[Supplied passage — start]

- International poster
- Slovak: Otec
- Directed by: Tereza Nvotová
- Written by: Tereza Nvotová; Dušan Budzak;
- Produced by: Veronika Paštéková; Anton Škreko;
- Starring: Milan Ondrík; Dominika Morávková;
- Cinematography: Adam Suzin
- Edited by: Nikodem Chabior
- Music by: Pjoni
- Production company: DANAE Production
- Release date: 28 August 2025 (Venice);
- Running time: 102 minutes
- Countries: Slovakia; Czech Republic; Poland;
- Language: Slovak

= Father (2025 film) =

2025 film by Tereza Nvotová

Father (Otec) is a 2025 Slovak-language psychological drama film directed by Tereza Nvotová, co-written by Nvotová and Dušan Budzak. Starring Milan Ondrík and Dominika Morávková, it follows a father who experiences forgotten baby syndrome.

The film had its world premiere in the Orizzonti section of the 82nd Venice International Film Festival on 28 August 2025. It was selected as the Slovak entry for the Best International Feature Film at the 98th Academy Awards, but it was not nominated.

==Premise==
Father follows the life of a man after he experiences forgotten baby syndrome, unintentionally leaving his infant daughter in the back seat of his car.

[Supplied passage — finish]

▶ [Tasks to complete]
(1) Answer these questions from the article on the film Father, one line each:
(a) Who edited the film?
(b) In which section of the 82nd Venice International Film Festival did it premiere?
(c) Where does the father leave his infant daughter?
(2) Name every country listed for the film in the article on Father.
(3) Carry on writing the article on the film Father, starting after its Premise section.

[Dataset excerpts — start]

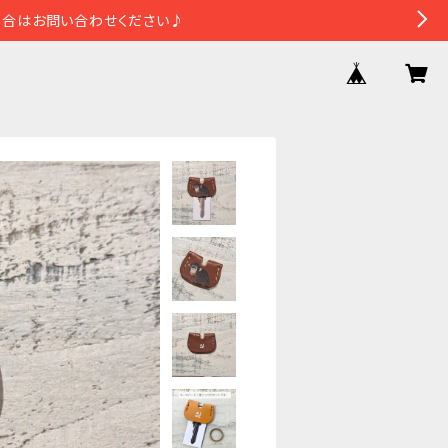
場合はお問い合わせください♪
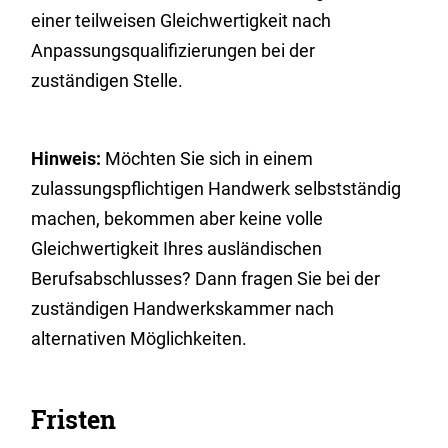
einer teilweisen Gleichwertigkeit nach
Anpassungsqualifizierungen bei der
zuständigen Stelle.
Hinweis:
Möchten Sie sich in einem
zulassungspflichtigen Handwerk selbstständig
machen, bekommen aber keine volle
Gleichwertigkeit Ihres ausländischen
Berufsabschlusses? Dann fragen Sie bei der
zuständigen Handwerkskammer nach
alternativen Möglichkeiten.
Fristen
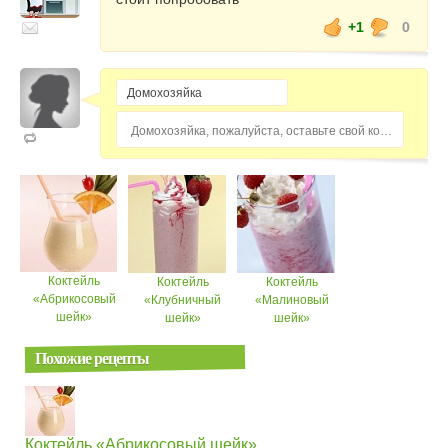
+1
0
Домохозяйка, пожалуйста, оставьте свой комментарий...
Коктейль
Коктейль
Коктейль
«Абрикосовый
«Клубничный
«Малиновый
шейк»
шейк»
шейк»
Похожие рецепты
Коктейль «Абрикосовый шейк»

[Dataset excerpts — finish]

▶ [Answer section]
(1)
(a) Nikodem Chabior
(b) Orizzonti
(c) In the back seat of his car

(2) Slovakia, Czech Republic, Poland

(3)
==Cast==
- Milan Ondrík as Michal
- Dominika Morávková as Zuzka
- Dominika Zajcz
- Martina Sľúková
- Aňa Geislerová
- Peter Ondrejička
- Peter Bebjak
- Ingrid Timková
- Roman Polák

==Production==
In January 2021, the project took part in the When East Meets West co-production forum during the Trieste Film Festival. In October 2021, it was featured at Industry@Tallinn and Baltic Event as part of the Tallinn Black Nights Film Festival. In June 2022, it joined the Sofia Meetings, held in conjunction with the Sofia International Film Festival. It won the Screen International Award at the C EU Soon program at the MIA Market in October 2024.

Principal photography took place in Bratislava in January and June 2024. It was filmed in one-shot by cinematographer Adam Suzin.

==Release==
Father had its world premiere at the 82nd Venice International Film Festival at the Orizzonti section. The film opened the 20th International Film Festival Cinematik on 10 September 2025.

The film won the Bronze Horse for Best Film at the Stockholm International Film Festival.

In July 2025, Intramovies acquired the film's international sales. The film released in cinemas in Slovakia on 11 September 2025, followed by a release in the Czech Republic a week later, both distributed by CinemArt.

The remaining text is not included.